- Exercise description
Among the entries that follow, find every line with the word "along" and copy it.

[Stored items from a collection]
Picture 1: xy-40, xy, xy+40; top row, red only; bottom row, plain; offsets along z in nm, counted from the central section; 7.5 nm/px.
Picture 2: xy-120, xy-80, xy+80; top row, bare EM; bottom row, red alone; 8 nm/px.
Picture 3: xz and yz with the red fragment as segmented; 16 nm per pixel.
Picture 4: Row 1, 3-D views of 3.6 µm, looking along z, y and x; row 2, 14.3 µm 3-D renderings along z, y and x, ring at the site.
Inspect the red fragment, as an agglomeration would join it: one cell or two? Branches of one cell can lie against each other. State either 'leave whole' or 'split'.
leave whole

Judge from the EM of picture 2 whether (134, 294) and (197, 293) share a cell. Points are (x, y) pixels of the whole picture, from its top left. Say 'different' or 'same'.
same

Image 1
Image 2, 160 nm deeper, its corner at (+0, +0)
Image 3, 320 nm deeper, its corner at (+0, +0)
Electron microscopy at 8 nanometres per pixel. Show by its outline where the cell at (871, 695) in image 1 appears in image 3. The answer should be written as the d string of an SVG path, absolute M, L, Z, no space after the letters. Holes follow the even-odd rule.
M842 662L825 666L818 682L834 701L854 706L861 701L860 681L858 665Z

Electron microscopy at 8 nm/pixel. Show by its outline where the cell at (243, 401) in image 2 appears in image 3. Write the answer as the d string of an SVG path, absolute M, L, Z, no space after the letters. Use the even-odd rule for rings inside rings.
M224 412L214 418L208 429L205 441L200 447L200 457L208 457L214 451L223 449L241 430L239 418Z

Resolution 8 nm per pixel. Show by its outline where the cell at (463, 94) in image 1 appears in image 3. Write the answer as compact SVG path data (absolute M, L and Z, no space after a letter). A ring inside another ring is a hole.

- Task response
Picture 1: xy-40, xy, xy+40; top row, red only; bottom row, plain; offsets along z in nm, counted from the central section; 7.5 nm/px.
Picture 4: Row 1, 3-D views of 3.6 µm, looking along z, y and x; row 2, 14.3 µm 3-D renderings along z, y and x, ring at the site.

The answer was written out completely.